The decline, experts say, reflects not just changing lending patterns but a fundamental shift in the social character of public sector banks.
Trends in Small Credits
The data shows a drastic fall in the share of small loans in total bank credit. In the 1990s, loans below ₹25,000 formed a significant portion of total bank advances. By the 2010s, they accounted for less than one per cent. While large corporate loans have expanded rapidly, the growth of small credits has stagnated.
The report attributes this to a policy shift from “social banking” to profitability-driven lending, transforming the banking system from a vehicle of development into one dominated by commercial considerations.
Institutional Credit to Agriculture
The marginalisation of small loans is most visible in agriculture. Earlier, over 60% of agricultural credit comprised small loans of up to ₹25,000. Now, the bulk of agricultural lending goes to medium and large farmers or agribusinesses.
The Eastern and Northeastern states, where marginal and small farmers form the majority, remain particularly underserved. The Kisan Credit Card (KCC) scheme initially improved access to small farm loans but has become less accessible to marginal farmers over time.
Speaking to Kanal, Dr. R. Ramakumar, Professor at the Tata Institute of Social Sciences and a member of the Kerala State Planning Board, explained that this is not a random trend but a ‘policy-induced transformation’.

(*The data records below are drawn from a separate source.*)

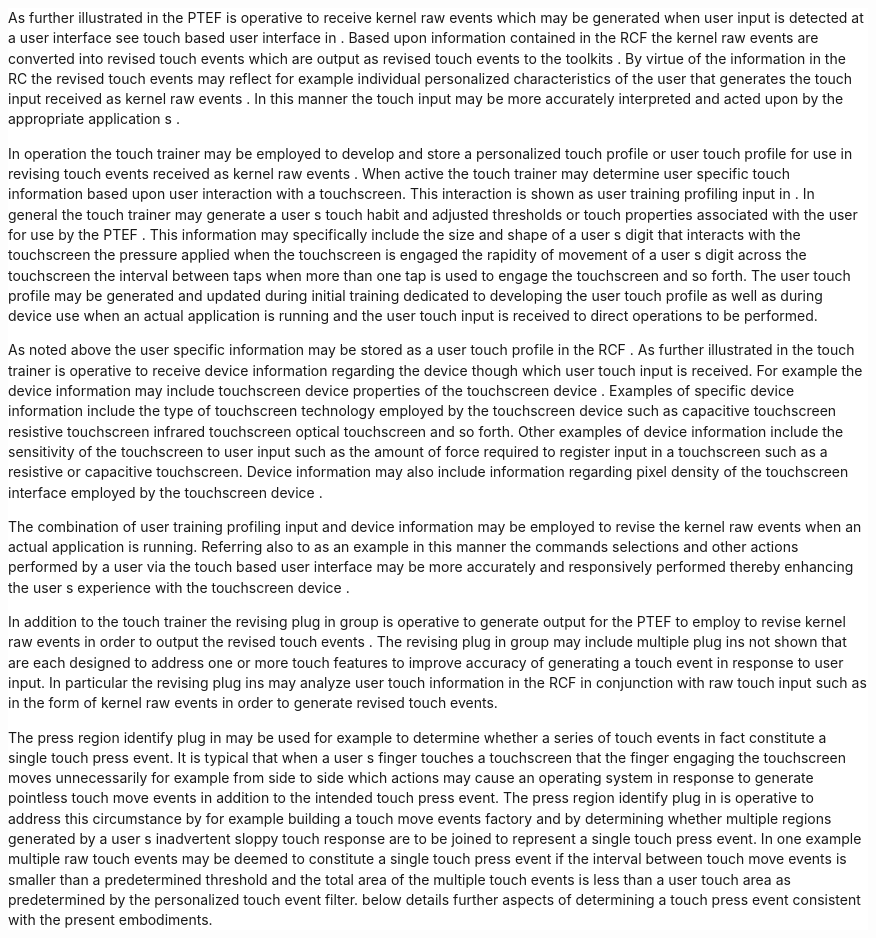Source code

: As further illustrated in the PTEF is operative to receive kernel raw events which may be generated when user input is detected at a user interface see touch based user interface in . Based upon information contained in the RCF the kernel raw events are converted into revised touch events which are output as revised touch events to the toolkits . By virtue of the information in the RC the revised touch events may reflect for example individual personalized characteristics of the user that generates the touch input received as kernel raw events . In this manner the touch input may be more accurately interpreted and acted upon by the appropriate application s .

In operation the touch trainer may be employed to develop and store a personalized touch profile or user touch profile for use in revising touch events received as kernel raw events . When active the touch trainer may determine user specific touch information based upon user interaction with a touchscreen. This interaction is shown as user training profiling input in . In general the touch trainer may generate a user s touch habit and adjusted thresholds or touch properties associated with the user for use by the PTEF . This information may specifically include the size and shape of a user s digit that interacts with the touchscreen the pressure applied when the touchscreen is engaged the rapidity of movement of a user s digit across the touchscreen the interval between taps when more than one tap is used to engage the touchscreen and so forth. The user touch profile may be generated and updated during initial training dedicated to developing the user touch profile as well as during device use when an actual application is running and the user touch input is received to direct operations to be performed.

As noted above the user specific information may be stored as a user touch profile in the RCF . As further illustrated in the touch trainer is operative to receive device information regarding the device though which user touch input is received. For example the device information may include touchscreen device properties of the touchscreen device . Examples of specific device information include the type of touchscreen technology employed by the touchscreen device such as capacitive touchscreen resistive touchscreen infrared touchscreen optical touchscreen and so forth. Other examples of device information include the sensitivity of the touchscreen to user input such as the amount of force required to register input in a touchscreen such as a resistive or capacitive touchscreen. Device information may also include information regarding pixel density of the touchscreen interface employed by the touchscreen device .

The combination of user training profiling input and device information may be employed to revise the kernel raw events when an actual application is running. Referring also to as an example in this manner the commands selections and other actions performed by a user via the touch based user interface may be more accurately and responsively performed thereby enhancing the user s experience with the touchscreen device .

In addition to the touch trainer the revising plug in group is operative to generate output for the PTEF to employ to revise kernel raw events in order to output the revised touch events . The revising plug in group may include multiple plug ins not shown that are each designed to address one or more touch features to improve accuracy of generating a touch event in response to user input. In particular the revising plug ins may analyze user touch information in the RCF in conjunction with raw touch input such as in the form of kernel raw events in order to generate revised touch events.

The press region identify plug in may be used for example to determine whether a series of touch events in fact constitute a single touch press event. It is typical that when a user s finger touches a touchscreen that the finger engaging the touchscreen moves unnecessarily for example from side to side which actions may cause an operating system in response to generate pointless touch move events in addition to the intended touch press event. The press region identify plug in is operative to address this circumstance by for example building a touch move events factory and by determining whether multiple regions generated by a user s inadvertent sloppy touch response are to be joined to represent a single touch press event. In one example multiple raw touch events may be deemed to constitute a single touch press event if the interval between touch move events is smaller than a predetermined threshold and the total area of the multiple touch events is less than a user touch area as predetermined by the personalized touch event filter. below details further aspects of determining a touch press event consistent with the present embodiments.
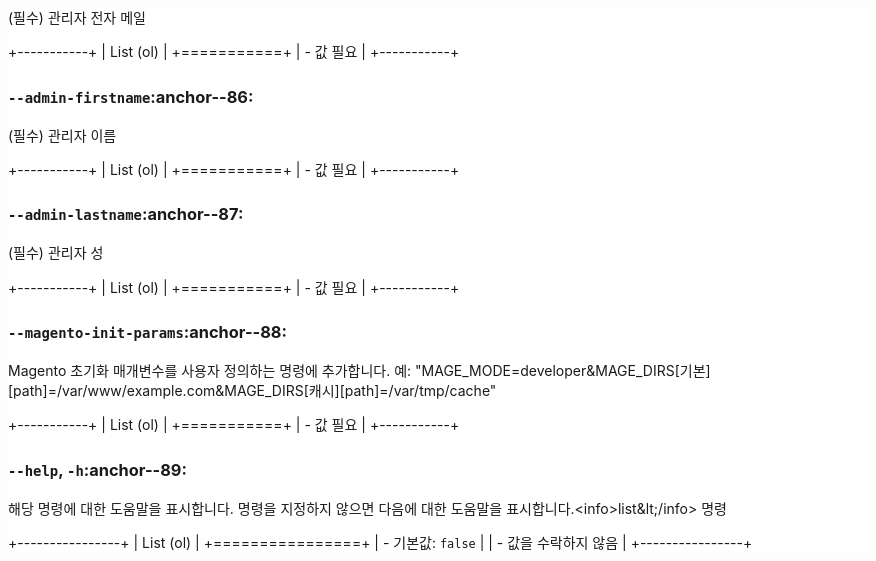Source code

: (필수) 관리자 전자 메일

+-----------+
| List (ol) |
+===========+
| - 값 필요    |
+-----------+

### `--admin-firstname`:anchor--86:

(필수) 관리자 이름

+-----------+
| List (ol) |
+===========+
| - 값 필요    |
+-----------+

### `--admin-lastname`:anchor--87:

(필수) 관리자 성

+-----------+
| List (ol) |
+===========+
| - 값 필요    |
+-----------+

### `--magento-init-params`:anchor--88:

Magento 초기화 매개변수를 사용자 정의하는 명령에 추가합니다. 예: "MAGE\_MODE=developer\&MAGE\_DIRS\[기본]\[path]=/var/www/example.com\&MAGE\_DIRS\[캐시]\[path]=/var/tmp/cache"

+-----------+
| List (ol) |
+===========+
| - 값 필요    |
+-----------+

### `--help`, `-h`:anchor--89:

해당 명령에 대한 도움말을 표시합니다. 명령을 지정하지 않으면 다음에 대한 도움말을 표시합니다.\<info>list\&lt;/info> 명령

+----------------+
| List (ol)      |
+================+
| - 기본값: `false` |
| - 값을 수락하지 않음   |
+----------------+
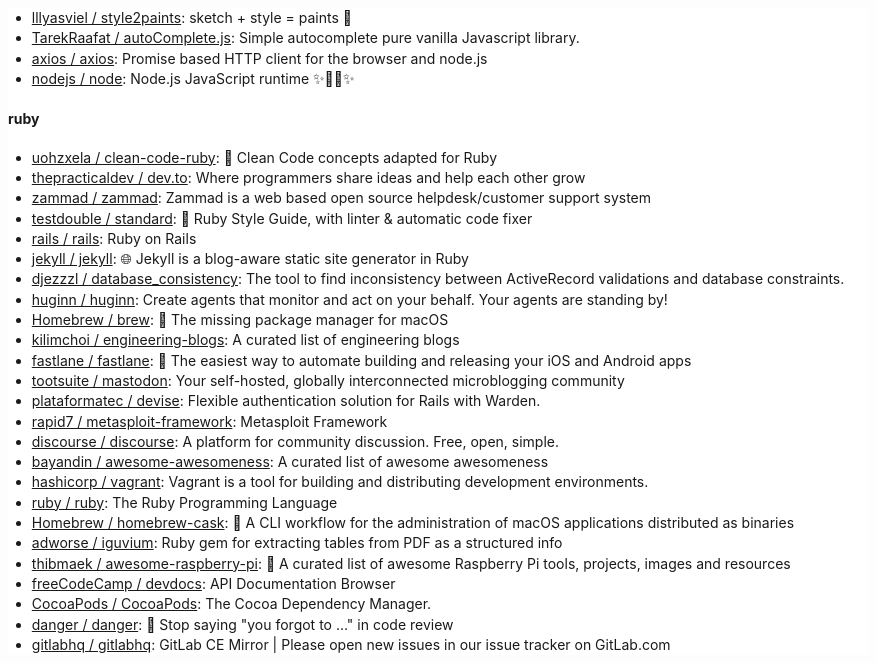 * [lllyasviel / style2paints](https://github.com/lllyasviel/style2paints): sketch + style = paints 🎨
* [TarekRaafat / autoComplete.js](https://github.com/TarekRaafat/autoComplete.js): Simple autocomplete pure vanilla Javascript library.
* [axios / axios](https://github.com/axios/axios): Promise based HTTP client for the browser and node.js
* [nodejs / node](https://github.com/nodejs/node): Node.js JavaScript runtime ✨🐢🚀✨

#### ruby
* [uohzxela / clean-code-ruby](https://github.com/uohzxela/clean-code-ruby): 🛁 Clean Code concepts adapted for Ruby
* [thepracticaldev / dev.to](https://github.com/thepracticaldev/dev.to): Where programmers share ideas and help each other grow
* [zammad / zammad](https://github.com/zammad/zammad): Zammad is a web based open source helpdesk/customer support system
* [testdouble / standard](https://github.com/testdouble/standard): 🌟 Ruby Style Guide, with linter & automatic code fixer
* [rails / rails](https://github.com/rails/rails): Ruby on Rails
* [jekyll / jekyll](https://github.com/jekyll/jekyll): 🌐 Jekyll is a blog-aware static site generator in Ruby
* [djezzzl / database_consistency](https://github.com/djezzzl/database_consistency): The tool to find inconsistency between ActiveRecord validations and database constraints.
* [huginn / huginn](https://github.com/huginn/huginn): Create agents that monitor and act on your behalf. Your agents are standing by!
* [Homebrew / brew](https://github.com/Homebrew/brew): 🍺 The missing package manager for macOS
* [kilimchoi / engineering-blogs](https://github.com/kilimchoi/engineering-blogs): A curated list of engineering blogs
* [fastlane / fastlane](https://github.com/fastlane/fastlane): 🚀 The easiest way to automate building and releasing your iOS and Android apps
* [tootsuite / mastodon](https://github.com/tootsuite/mastodon): Your self-hosted, globally interconnected microblogging community
* [plataformatec / devise](https://github.com/plataformatec/devise): Flexible authentication solution for Rails with Warden.
* [rapid7 / metasploit-framework](https://github.com/rapid7/metasploit-framework): Metasploit Framework
* [discourse / discourse](https://github.com/discourse/discourse): A platform for community discussion. Free, open, simple.
* [bayandin / awesome-awesomeness](https://github.com/bayandin/awesome-awesomeness): A curated list of awesome awesomeness
* [hashicorp / vagrant](https://github.com/hashicorp/vagrant): Vagrant is a tool for building and distributing development environments.
* [ruby / ruby](https://github.com/ruby/ruby): The Ruby Programming Language
* [Homebrew / homebrew-cask](https://github.com/Homebrew/homebrew-cask): 🍻 A CLI workflow for the administration of macOS applications distributed as binaries
* [adworse / iguvium](https://github.com/adworse/iguvium): Ruby gem for extracting tables from PDF as a structured info
* [thibmaek / awesome-raspberry-pi](https://github.com/thibmaek/awesome-raspberry-pi): 📝 A curated list of awesome Raspberry Pi tools, projects, images and resources
* [freeCodeCamp / devdocs](https://github.com/freeCodeCamp/devdocs): API Documentation Browser
* [CocoaPods / CocoaPods](https://github.com/CocoaPods/CocoaPods): The Cocoa Dependency Manager.
* [danger / danger](https://github.com/danger/danger): 🚫 Stop saying "you forgot to …" in code review
* [gitlabhq / gitlabhq](https://github.com/gitlabhq/gitlabhq): GitLab CE Mirror | Please open new issues in our issue tracker on GitLab.com
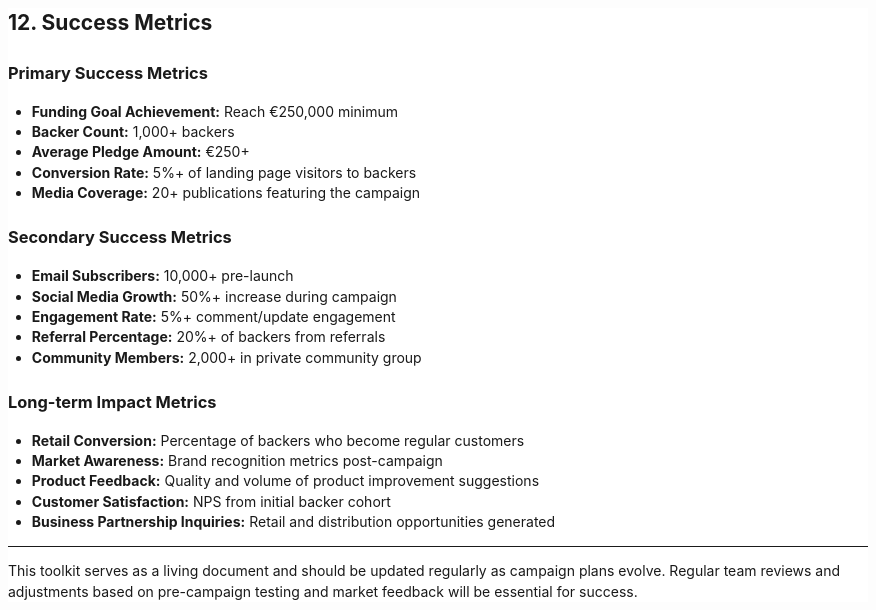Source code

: ## 12. Success Metrics

### Primary Success Metrics

- **Funding Goal Achievement:** Reach €250,000 minimum
- **Backer Count:** 1,000+ backers
- **Average Pledge Amount:** €250+
- **Conversion Rate:** 5%+ of landing page visitors to backers
- **Media Coverage:** 20+ publications featuring the campaign

### Secondary Success Metrics

- **Email Subscribers:** 10,000+ pre-launch
- **Social Media Growth:** 50%+ increase during campaign
- **Engagement Rate:** 5%+ comment/update engagement
- **Referral Percentage:** 20%+ of backers from referrals
- **Community Members:** 2,000+ in private community group

### Long-term Impact Metrics

- **Retail Conversion:** Percentage of backers who become regular customers
- **Market Awareness:** Brand recognition metrics post-campaign
- **Product Feedback:** Quality and volume of product improvement suggestions
- **Customer Satisfaction:** NPS from initial backer cohort
- **Business Partnership Inquiries:** Retail and distribution opportunities generated

---

This toolkit serves as a living document and should be updated regularly as campaign plans evolve. Regular team reviews and adjustments based on pre-campaign testing and market feedback will be essential for success.
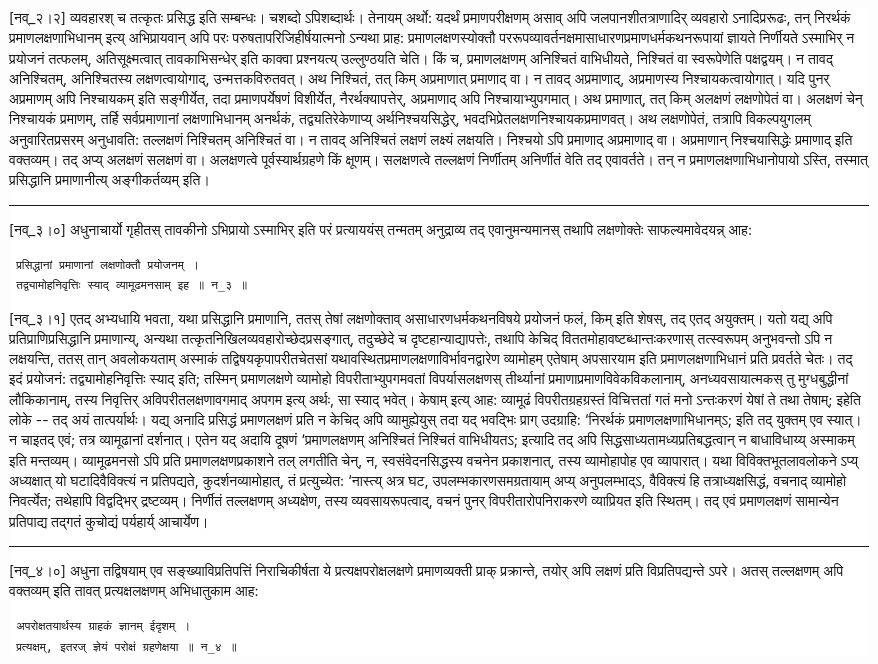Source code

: [नव्_२।२] व्यवहारश् च तत्कृतः प्रसिद्ध इति सम्बन्धः। चशब्दो ऽपिशब्दार्थः। तेनायम् अर्थो: यदर्थं प्रमाणपरीक्षणम् असाव् अपि जलपानशीतत्राणादिर् व्यवहारो ऽनादिप्ररूढः, तन् निरर्थकं प्रमाणलक्षणाभिधानम् इत्य् अभिप्रायवान् अपि परः परुषतापरिजिहीर्षयात्मनो ऽन्यथा प्राह: प्रमाणलक्षणस्योक्तौ पररूपव्यावर्तनक्षमासाधारणप्रमाणधर्मकथनरूपायां ज्ञायते निर्णीयते ऽस्माभिर् न प्रयोजनं तत्फलम्, अतिसूक्ष्मत्वात् तावकाभिसन्धेर् इति काक्वा प्रश्नयत्य् उल्लुण्ठयति चेति। किं च, प्रमाणलक्षणम् अनिश्चितं वाभिधीयते, निश्चितं वा स्वरूपेणेति पक्षद्वयम्। न तावद् अनिश्चितम्, अनिश्चितस्य लक्षणत्वायोगाद्, उन्मत्तकविरुतवत्। अथ निश्चितं, तत् किम् अप्रमाणात् प्रमाणाद् वा। न तावद् अप्रमाणाद्, अप्रमाणस्य निश्चायकत्वायोगात्। यदि पुनर् अप्रमाणम् अपि निश्चायकम् इति सङ्गीर्येत, तदा प्रमाणपर्येषणं विशीर्येत, नैरर्थक्यापत्तेर्, अप्रमाणाद् अपि निश्चायाभ्युपगमात्। अथ प्रमाणात्, तत् किम् अलक्षणं लक्षणोपेतं वा। अलक्षणं चेन् निश्चायकं प्रमाणम्, तर्हि सर्वप्रमाणानां लक्षणाभिधानम् अनर्थकं, तद्व्यतिरेकेणाप्य् अर्थनिश्चयसिद्धेर्, भवदभिप्रेतलक्षणनिश्चायकप्रमाणवत्। अथ लक्षणोपेतं, तत्रापि विकल्पयुगलम् अनुवारितप्रसरम् अनुधावति: तल्लक्षणं निश्चितम् अनिश्चितं वा। न तावद् अनिश्चितं लक्षणं लक्ष्यं लक्षयति। निश्चयो ऽपि प्रमाणाद् अप्रमाणाद् वा। अप्रमाणान् निश्चयासिद्धेः प्रमाणाद् इति वक्तव्यम्। तद् अप्य् अलक्षणं सलक्षणं वा। अलक्षणत्वे पूर्वस्यार्थग्रहणे किं क्षूणम्। सलक्षणत्वे तल्लक्षणं निर्णीतम् अनिर्णीतं वेति तद् एवावर्तते। तन् न प्रमाणलक्षणाभिधानोपायो ऽस्ति, तस्मात् प्रसिद्धानि प्रमाणानीत्य् अङ्गीकर्तव्यम् इति।  
  
____________________  

[नव्_३।०] अधुनाचार्यो गृहीतस् तावकीनो ऽभिप्रायो ऽस्माभिर् इति परं प्रत्याययंस् तन्मतम् अनुद्राव्य तद् एवानुमन्यमानस् तथापि लक्षणोक्तेः साफल्यमावेदयन्न् आह:  
  
     प्रसिद्धानां प्रमाणानां लक्षणोक्तौ प्रयोजनम् ।  
     तद्व्यामोहनिवृत्तिः स्याद् व्यामूढमनसाम् इह ॥ न_३ ॥  
  
[नव्_३।१] एतद् अभ्यधायि भवता, यथा प्रसिद्धानि प्रमाणानि, ततस् तेषां लक्षणोक्ताव् असाधारणधर्मकथनविषये प्रयोजनं फलं, किम् इति शेषस्, तद् एतद् अयुक्तम्। यतो यद्य् अपि प्रतिप्राणिप्रसिद्धानि प्रमाणान्य्, अन्यथा तत्कृतनिखिलव्यवहारोच्छेदप्रसङ्गात्, तदुच्छेदे च दृष्टहान्याद्यापत्तेः, तथापि केचिद् विततमोहावष्टब्धान्तःकरणास् तत्स्वरूपम् अनुभवन्तो ऽपि न लक्षयन्ति, ततस् तान् अवलोकयताम् अस्माकं तद्विषयकृपापरीतचेतसां यथावस्थितप्रमाणलक्षणाविर्भावनद्वारेण व्यामोहम् एतेषाम् अपसारयाम इति प्रमाणलक्षणाभिधानं प्रति प्रवर्तते चेतः। तद् इदं प्रयोजनं: तद्व्यामोहनिवृत्तिः स्याद् इति; तस्मिन् प्रमाणलक्षणे व्यामोहो विपरीताभ्युपगमवतां विपर्यासलक्षणस् तीर्थ्यानां प्रमाणाप्रमाणविवेकविकलानाम्, अनध्यवसायात्मकस् तु मुग्धबुद्धीनां लौकिकानाम्, तस्य निवृत्तिर् अविपरीतलक्षणावगमाद् अपगम इत्य् अर्थः, सा स्याद् भवेत्। केषाम् इत्य् आह: व्यामूढं विपरीतग्रहग्रस्तं विचित्ततां गतं मनो ऽन्तःकरणं येषां ते तथा तेषाम्; इहेति लोके -- तद् अयं तात्पर्यार्थः। यद्य् अनादि प्रसिद्धं प्रमाणलक्षणं प्रति न केचिद् अपि व्यामुह्येयुस् तदा यद् भवद्भिः प्राग् उदग्राहि: ‘निरर्थकं प्रमाणलक्षणाभिधानम्ऽ; इति तद् युक्तम् एव स्यात्। न चाइतद् एवं; तत्र व्यामूढानां दर्शनात्। एतेन यद् अदायि दूषणं ‘प्रमाणलक्षणम् अनिश्चितं निश्चितं वाभिधीयतऽ; इत्यादि तद् अपि सिद्धसाध्यतामध्यप्रतिबद्धत्वान् न बाधाविधाय्य् अस्माकम् इति मन्तव्यम्। व्यामूढमनसो ऽपि प्रति प्रमाणलक्षणप्रकाशने तल् लगतीति चेन्, न, स्वसंवेदनसिद्धस्य वचनेन प्रकाशनात्, तस्य व्यामोहापोह एव व्यापारात्। यथा विविक्तभूतलावलोकने ऽप्य् अध्यक्षात् यो घटादिवैविक्त्यं न प्रतिपद्यते, कुदर्शनव्यामोहात्, तं प्रत्युच्येत: ‘नास्त्य् अत्र घट, उपलम्भकारणसमग्रतायाम् अप्य् अनुपलम्भाद्ऽ, वैविक्त्यं हि तत्राध्यक्षसिद्धं, वचनाद् व्यामोहो निवर्त्येत; तथेहापि विद्वद्भिर् द्रष्टव्यम्। निर्णीतं तल्लक्षणम् अध्यक्षेण, तस्य व्यवसायरूपत्वाद्, वचनं पुनर् विपरीतारोपनिराकरणे व्याप्रियत इति स्थितम्। तद् एवं प्रमाणलक्षणं सामान्येन प्रतिपाद्य तद्गतं कुचोद्यं पर्यहार्य् आचार्येण।  
  
____________________  

[नव्_४।०] अधुना तद्विषयाम् एव सङ्ख्याविप्रतिपत्तिं निराचिकीर्षता ये प्रत्यक्षपरोक्षलक्षणे प्रमाणव्यक्ती प्राक् प्रक्रान्ते, तयोर् अपि लक्षणं प्रति विप्रतिपद्यन्ते ऽपरे। अतस् तल्लक्षणम् अपि वक्तव्यम् इति तावत् प्रत्यक्षलक्षणम् अभिधातुकाम आह:  
  
     अपरोक्षतयार्थस्य ग्राहकं ज्ञानम् ईदृशम् ।  
     प्रत्यक्षम्, इतरज् ज्ञेयं परोक्षं ग्रहणेक्षया ॥ न_४ ॥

“The neoliberal economic policies of 1991 changed the character of banks towards a profit-oriented, commercial model. Banks began preferring large loans to big businesses over smaller credits to weaker sections. Thus, the social responsibility aspect of public sector banks has been compromised. This is, in fact, a consciously induced policy shift,” he said.
Ramakumar further elaborated that definitional changes in agricultural credit have also distorted the picture: “The definition of agricultural credit was altered to include indirect finance. As a result, large loans to agribusinesses now dominate the agri-loan portfolio. Many of these loans are disbursed from urban branches where there is little farming activity. Moreover, most of the disbursals occur between January and March — the end of the financial year — only to meet priority sector targets. These changes raise serious questions about whether agricultural credit is truly reaching the farmers who need it.”
Credit to Weaker Sections
The report shows a sharp decline in credit to weaker sections such as small farmers, Scheduled Castes, Scheduled Tribes, and artisans which are the mandated areas under priority sector lending. The share of loans to weaker sections has dropped from over 15% of net bank credit earlier to just 7–8% in recent years.
Microfinance institutions (MFIs) and non-banking finance companies (NBFCs) have partly filled this vacuum, but often at much higher interest rates, burdening poor borrowers further.
Regional and Class Disparities
The distribution of small credits mirrors deep inequalities across both regions and classes. Richer states capture a larger share of small credit disbursements, while poorer states face scarcity. Within rural areas, small and marginal farmers, landless labourers, and informal workers remain excluded from institutional lending, while larger farmers and agribusinesses dominate.
Thomas Franco, banking industry expert and former General Secretary of AIBOC, highlighted the magnitude of exclusion: “India’s population is around 146.3 crore, and only about 41 crore people have access to credit through banks, including Small Finance Banks. Even if 30% of the population is below 18, over 100 crore adults remain — yet only 40% have credit access. The rest are forced to rely on NBFCs, MFIs, or moneylenders.”
“This government has consciously supported large borrowers over ordinary people. The poor are compelled to borrow at exorbitant rates, putting their meagre assets including agricultural land, and even their lives at risk”, he told Kanal.
The report warns that the decline of small credits undermines financial inclusion, weakens livelihood security, and increases dependence on informal lenders. It also contradicts the stated objectives of social banking and priority sector policies, thereby widening both regional and class inequalities.